# Cognitive Function stereotypes?



## Polypterus (Oct 27, 2011)

I have been forming a lot of stereotypes as to how cognitive functions work, an obviously unhealthy trait. This boils down to several reasons, as listed below.

There are certainly a lot of descriptions of the cognitive functions on this side. What I've noticed, or in this case, may not have noticed, is the lack of explanation as to how each cognitive function changes as it moves down the order of functions (From dom, aux, tert, inferior). How should these functions change? 

Also, as it appears, all types use each and every single cognitive functions. However, there has been no attempt to distinguish the level of usage of cognitive functions that is common for all human beings. Is this possible? 

How clear should the usage and non-usage of certain cognitive functions be for a certain personality?
Is my approach to understanding cognitive functions inaccurate?


----------



## Spades (Aug 31, 2011)

Excellent points.

It definitely matters how far down in "usage" a function is, and how it is seen. In particular, a person will have the most problems with the function in the inferior position. Ti doms see Fe as manipulative and shallow, but Fe doms see it as harmonious and generous. Fi doms see Te as authoritative and unforgiving, but Te doms see it as efficient and fair.

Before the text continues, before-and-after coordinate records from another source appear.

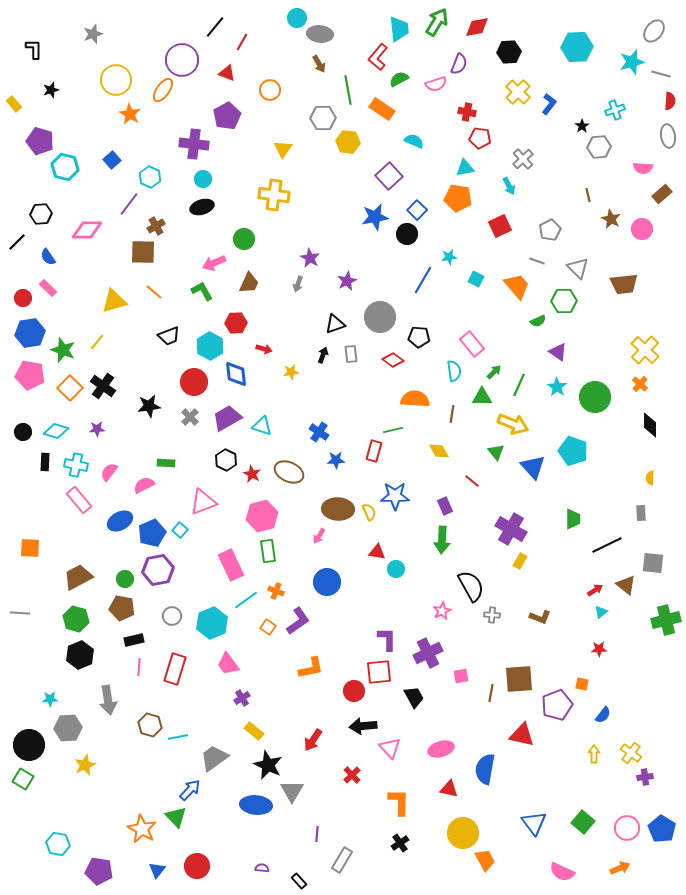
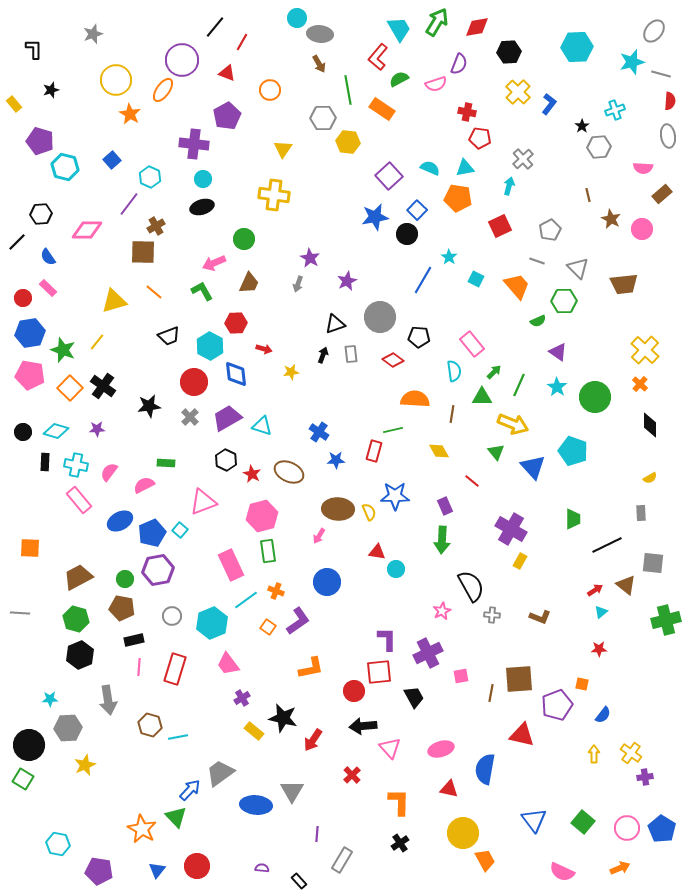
cyan trapezoid at (399, 29): rotated 24 degrees counterclockwise
cyan semicircle at (414, 141): moved 16 px right, 27 px down
cyan arrow at (509, 186): rotated 138 degrees counterclockwise
cyan star at (449, 257): rotated 28 degrees counterclockwise
yellow semicircle at (650, 478): rotated 120 degrees counterclockwise
gray trapezoid at (214, 758): moved 6 px right, 15 px down
black star at (268, 765): moved 15 px right, 47 px up; rotated 12 degrees counterclockwise
blue triangle at (534, 823): moved 3 px up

I definitely think we use all the functions, but as for measuring this "use", it is not scientifically validated. They are merely theoretical constructs at this point.


----------



## Polypterus (Oct 27, 2011)

To be honest, I posted this thread as a way of averting further stereotypes; there is a tendency for me to form them indiscriminately. In terms of each function order, what kind of frequency are we looking at, especially when it concerns something as abstract and as powerful as Ni; how conscious are we about the process?

We all know there are perception and judgement functions. Now it doesn't make sense to judge prior to perception, because you will have no interpreted information to even conclude about. So how does this affect, in the case of maybe an INTP, Ti before Ne?

And most of all, the elusive shadow functions, are they truly unused, or how do the functions add up to create their illusions, and how these differ from the actual function itself. How do this differ in difficulty, to our weaker function sets then?

Yes, I'm still trying to figure out INTJ or INTP.


----------